DATASET ENTRIES:
----
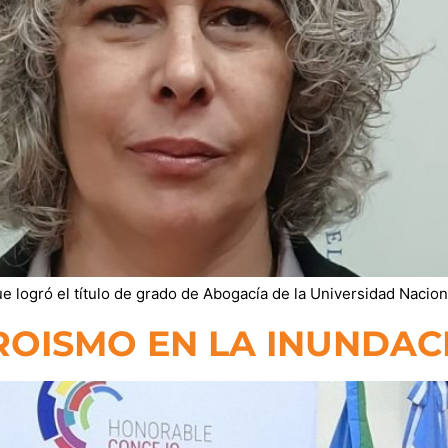
e logró el título de grado de Abogacía de la Universidad Naciona
ROISMO EN LA INUNDAC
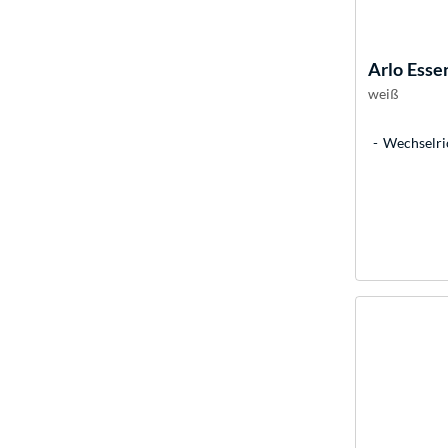
Arlo
Essen
weiß
Wechselric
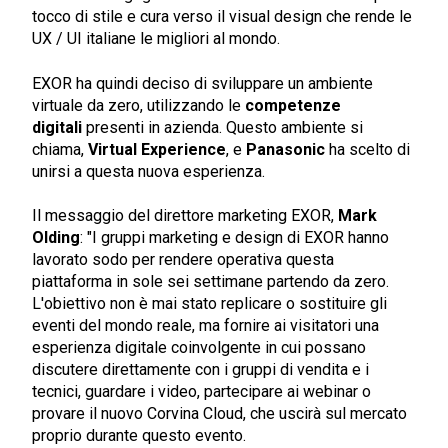
tocco di stile e cura verso il visual design che rende le
UX / UI italiane le migliori al mondo.
EXOR ha quindi deciso di sviluppare un ambiente
virtuale da zero, utilizzando le
competenze
digitali
presenti in azienda. Questo ambiente si
chiama,
Virtual Experience
, e
Panasonic
ha scelto di
unirsi a questa nuova esperienza.
Il messaggio del direttore marketing EXOR,
Mark
Olding
: "I gruppi marketing e design di EXOR hanno
lavorato sodo per rendere operativa questa
piattaforma in sole sei settimane partendo da zero.
L'obiettivo non è mai stato replicare o sostituire gli
eventi del mondo reale, ma fornire ai visitatori una
esperienza digitale coinvolgente in cui possano
discutere direttamente con i gruppi di vendita e i
tecnici, guardare i video, partecipare ai webinar o
provare il nuovo Corvina Cloud, che uscirà sul mercato
proprio durante questo evento.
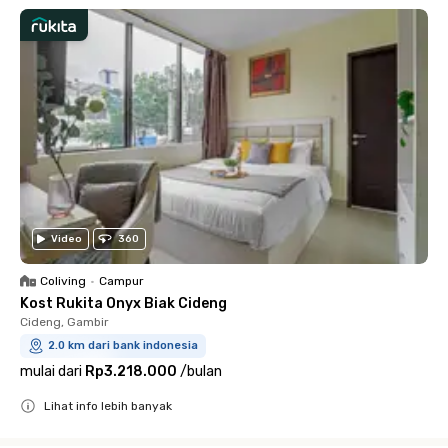
Video
360
Coliving
•
Campur
Kost Rukita Onyx Biak Cideng
Cideng, Gambir
2.0 km dari bank indonesia
mulai dari
Rp3.218.000
/
bulan
Lihat info lebih banyak
Close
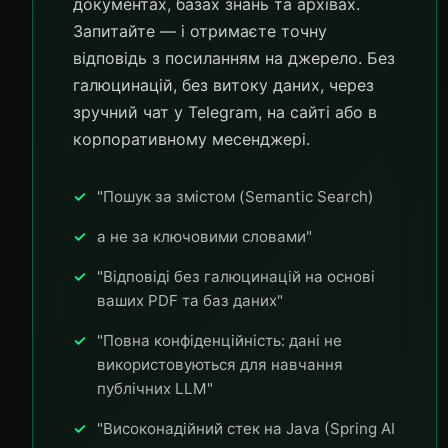
документах, базах знань та архівах.
Запитайте — і отримаєте точну
відповідь з посиланням на джерело. Без
галюцинацій, без витоку даних, через
зручний чат у Telegram, на сайті або в
корпоративному месенджері.
"Пошук за змістом (Semantic Search)
а не за ключовими словами"
"Відповіді без галюцинацій на основі
ваших PDF та баз даних"
"Повна конфіденційність: дані не
використовуються для навчання
публічних LLM"
"Високонадійний стек на Java (Spring AI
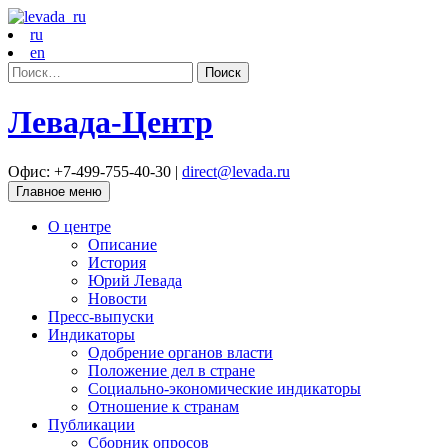
ru
en
Найти:
Левада-Центр
Офис: +7-499-755-40-30 |
direct@levada.ru
Главное меню
О центре
Описание
История
Юрий Левада
Новости
Пресс-выпуски
Индикаторы
Одобрение органов власти
Положение дел в стране
Социально-экономические индикаторы
Отношение к странам
Публикации
Сборник опросов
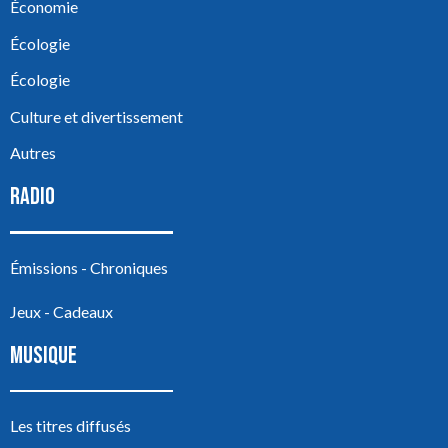
Économie
Écologie
Écologie
Culture et divertissement
Autres
RADIO
Émissions - Chroniques
Jeux - Cadeaux
MUSIQUE
Les titres diffusés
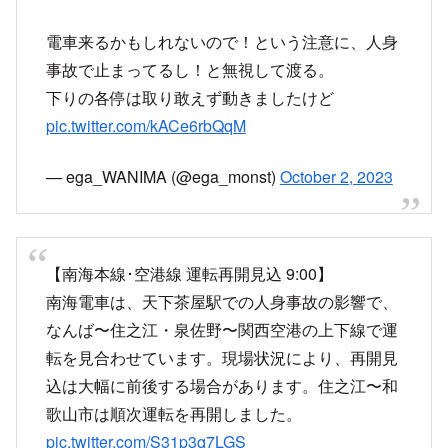
電車来るかもしれないので！という注意に、人身
事故で止まってるし！と無視して渡る。
下りの各停は取り敢えず動きましたけど
pic.twitter.com/kACe6rbQqM
— ega_WANIMA (@ega_monst)
October 2, 2023
【南海本線･空港線 運転再開見込 9:00】
南海電車は、天下茶屋駅での人身事故の影響で、
なんば〜住之江・泉佐野〜関西空港の上下線で運
転を見合わせています。現場状況により、再開見
込は大幅に前後する場合があります。住之江〜和
歌山市は順次運転を再開しました。
pic.twitter.com/S31p3q7LGS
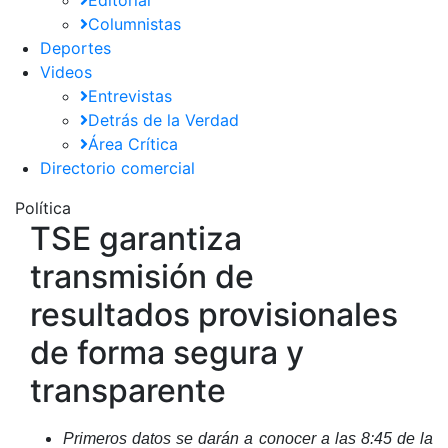
Columnistas
Deportes
Videos
Entrevistas
Detrás de la Verdad
Área Crítica
Directorio comercial
Política
TSE garantiza
transmisión de
resultados provisionales
de forma segura y
transparente
Primeros datos se darán a conocer a las 8:45 de la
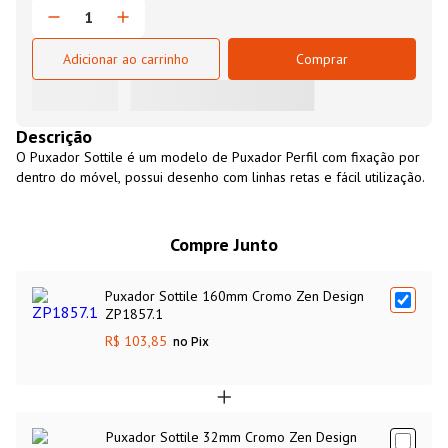
Adicionar ao carrinho
Comprar
Descrição
O Puxador Sottile é um modelo de Puxador Perfil com fixação por
dentro do móvel, possui desenho com linhas retas e fácil utilização.
Compre Junto
Puxador Sottile 160mm Cromo Zen Design
ZP1857.1
R$ 103,85
no Pix
Puxador Sottile 32mm Cromo Zen Design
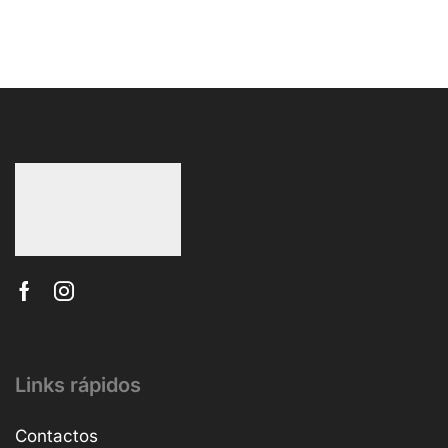
Links rápidos
Contactos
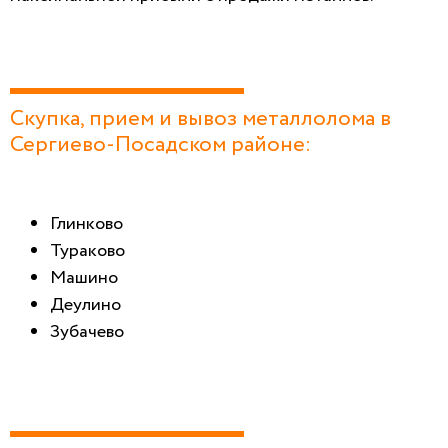
Скупка, прием и вывоз металлолома в
Сергиево-Посадском районе:
Глинково
Тураково
Машино
Деулино
Зубачево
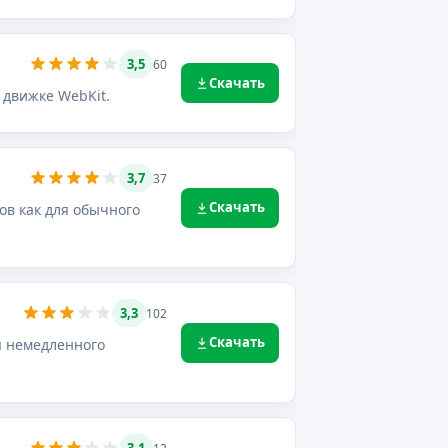
3,5
60
Скачать
 движке WebKit.
3,7
37
Скачать
ов как для обычного
3,3
102
Скачать
ля немедленного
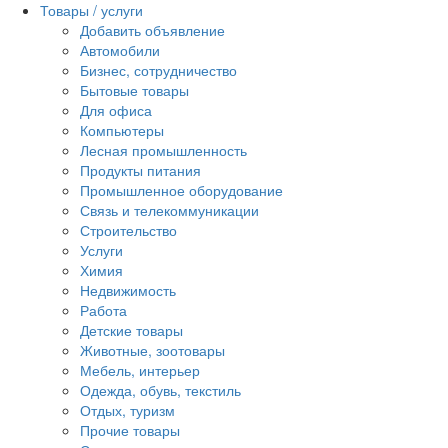
Товары / услуги
Добавить объявление
Автомобили
Бизнес, сотрудничество
Бытовые товары
Для офиса
Компьютеры
Лесная промышленность
Продукты питания
Промышленное оборудование
Связь и телекоммуникации
Строительство
Услуги
Химия
Недвижимость
Работа
Детские товары
Животные, зоотовары
Мебель, интерьер
Одежда, обувь, текстиль
Отдых, туризм
Прочие товары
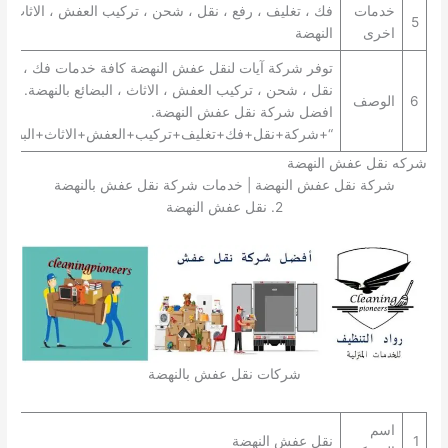
خدمات
فك ، تغليف ، رفع ، نقل ، شحن ، تركيب العفش ، الاثاث ، 
5
اخرى
النهضة
توفر شركة آيات لنقل عفش النهضة كافة خدمات فك ، تغلي
نقل ، شحن ، تركيب العفش ، الاثاث ، البضائع بالنهضة. تعتب
6
الوصف
افضل شركة نقل عفش النهضة.
“+شركة+نقل+فك+تغليف+تركيب+العفش+الاثاث+البضائع+
شركه نقل عفش النهضة
شركة نقل عفش النهضة | خدمات شركة نقل عفش بالنهضة
2. نقل عفش النهضة
شركات نقل عفش بالنهضة
اسم
1
نقل عفش النهضة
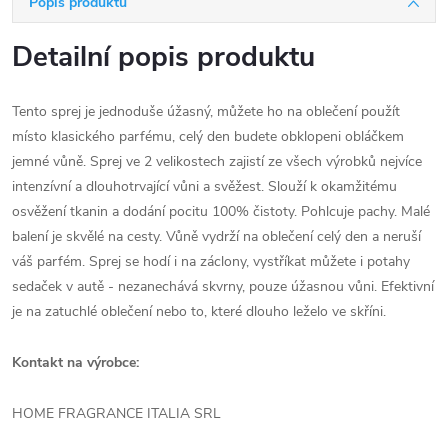
Popis produktu
Detailní popis produktu
Tento sprej je jednoduše úžasný, můžete ho na oblečení použít
místo klasického parfému, celý den budete obklopeni obláčkem
jemné vůně. Sprej ve 2 velikostech zajistí ze všech výrobků nejvíce
intenzívní a dlouhotrvající vůni a svěžest. Slouží k okamžitému
osvěžení tkanin a dodání pocitu 100% čistoty. Pohlcuje pachy. Malé
balení je skvělé na cesty. Vůně vydrží na oblečení celý den a neruší
váš parfém. Sprej se hodí i na záclony, vystříkat můžete i potahy
sedaček v autě - nezanechává skvrny, pouze úžasnou vůni. Efektivní
je na zatuchlé oblečení nebo to, které dlouho leželo ve skříni.
Kontakt na výrobce:
HOME FRAGRANCE ITALIA SRL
----
WHAT YOU WILL DO: Write the lines above out again exactly, excluding every picture.

PROBLEM SOLUTION:
e logró el título de grado de Abogacía de la Universidad Naciona
ROISMO EN LA INUNDAC
Arlo
Essen
weiß
Wechselric
tocco di stile e cura verso il visual design che rende le
UX / UI italiane le migliori al mondo.
EXOR ha quindi deciso di sviluppare un ambiente
virtuale da zero, utilizzando le
competenze
digitali
presenti in azienda. Questo ambiente si
chiama,
Virtual Experience
, e
Panasonic
ha scelto di
unirsi a questa nuova esperienza.
Il messaggio del direttore marketing EXOR,
Mark
Olding
: "I gruppi marketing e design di EXOR hanno
lavorato sodo per rendere operativa questa
piattaforma in sole sei settimane partendo da zero.
L'obiettivo non è mai stato replicare o sostituire gli
eventi del mondo reale, ma fornire ai visitatori una
esperienza digitale coinvolgente in cui possano
discutere direttamente con i gruppi di vendita e i
tecnici, guardare i video, partecipare ai webinar o
provare il nuovo Corvina Cloud, che uscirà sul mercato
proprio durante questo evento.
Video
360
Coliving
•
Campur
Kost Rukita Onyx Biak Cideng
Cideng, Gambir
2.0 km dari bank indonesia
mulai dari
Rp3.218.000
/
bulan
Lihat info lebih banyak
Close
документах, базах знань та архівах.
Запитайте — і отримаєте точну
відповідь з посиланням на джерело. Без
галюцинацій, без витоку даних, через
зручний чат у Telegram, на сайті або в
корпоративному месенджері.
"Пошук за змістом (Semantic Search)
а не за ключовими словами"
"Відповіді без галюцинацій на основі
ваших PDF та баз даних"
"Повна конфіденційність: дані не
використовуються для навчання
публічних LLM"
"Високонадійний стек на Java (Spring AI
ru
en
Найти:
Левада-Центр
Офис: +7-499-755-40-30 |
direct@levada.ru
Главное меню
О центре
Описание
История
Юрий Левада
Новости
Пресс-выпуски
Индикаторы
Одобрение органов власти
Положение дел в стране
Социально-экономические индикаторы
Отношение к странам
Публикации
Сборник опросов
Économie
Écologie
Écologie
Culture et divertissement
Autres
RADIO
Émissions - Chroniques
Jeux - Cadeaux
MUSIQUE
Les titres diffusés
電車来るかもしれないので！という注意に、人身
事故で止まってるし！と無視して渡る。
下りの各停は取り敢えず動きましたけど
pic.twitter.com/kACe6rbQqM
— ega_WANIMA (@ega_monst)
October 2, 2023
【南海本線･空港線 運転再開見込 9:00】
南海電車は、天下茶屋駅での人身事故の影響で、
なんば〜住之江・泉佐野〜関西空港の上下線で運
転を見合わせています。現場状況により、再開見
込は大幅に前後する場合があります。住之江〜和
歌山市は順次運転を再開しました。
pic.twitter.com/S31p3q7LGS
Columnistas
Deportes
Videos
Entrevistas
Detrás de la Verdad
Área Crítica
Directorio comercial
Política
TSE garantiza
transmisión de
resultados provisionales
de forma segura y
transparente
Primeros datos se darán a conocer a las 8:45 de la
Adicionar ao carrinho
Comprar
Descrição
O Puxador Sottile é um modelo de Puxador Perfil com fixação por
dentro do móvel, possui desenho com linhas retas e fácil utilização.
Compre Junto
Puxador Sottile 160mm Cromo Zen Design
ZP1857.1
R$ 103,85
no Pix
Puxador Sottile 32mm Cromo Zen Design
Links rápidos
Contactos
Скупка, прием и вывоз металлолома в
Сергиево-Посадском районе:
Глинково
Тураково
Машино
Деулино
Зубачево
3,5
60
Скачать
 движке WebKit.
3,7
37
Скачать
ов как для обычного
3,3
102
Скачать
ля немедленного
Товары / услуги
Добавить объявление
Автомобили
Бизнес, сотрудничество
Бытовые товары
Для офиса
Компьютеры
Лесная промышленность
Продукты питания
Промышленное оборудование
Связь и телекоммуникации
Строительство
Услуги
Химия
Недвижимость
Работа
Детские товары
Животные, зоотовары
Мебель, интерьер
Одежда, обувь, текстиль
Отдых, туризм
Прочие товары
خدمات
فك ، تغليف ، رفع ، نقل ، شحن ، تركيب العفش ، الاثاث ، 
5
اخرى
النهضة
توفر شركة آيات لنقل عفش النهضة كافة خدمات فك ، تغلي
نقل ، شحن ، تركيب العفش ، الاثاث ، البضائع بالنهضة. تعتب
6
الوصف
افضل شركة نقل عفش النهضة.
“+شركة+نقل+فك+تغليف+تركيب+العفش+الاثاث+البضائع+
شركه نقل عفش النهضة
شركة نقل عفش النهضة | خدمات شركة نقل عفش بالنهضة
2. نقل عفش النهضة
شركات نقل عفش بالنهضة
اسم
1
نقل عفش النهضة
Popis produktu
Detailní popis produktu
Tento sprej je jednoduše úžasný, můžete ho na oblečení použít
místo klasického parfému, celý den budete obklopeni obláčkem
jemné vůně. Sprej ve 2 velikostech zajistí ze všech výrobků nejvíce
intenzívní a dlouhotrvající vůni a svěžest. Slouží k okamžitému
osvěžení tkanin a dodání pocitu 100% čistoty. Pohlcuje pachy. Malé
balení je skvělé na cesty. Vůně vydrží na oblečení celý den a neruší
váš parfém. Sprej se hodí i na záclony, vystříkat můžete i potahy
sedaček v autě - nezanechává skvrny, pouze úžasnou vůni. Efektivní
je na zatuchlé oblečení nebo to, které dlouho leželo ve skříni.
Kontakt na výrobce:
HOME FRAGRANCE ITALIA SRL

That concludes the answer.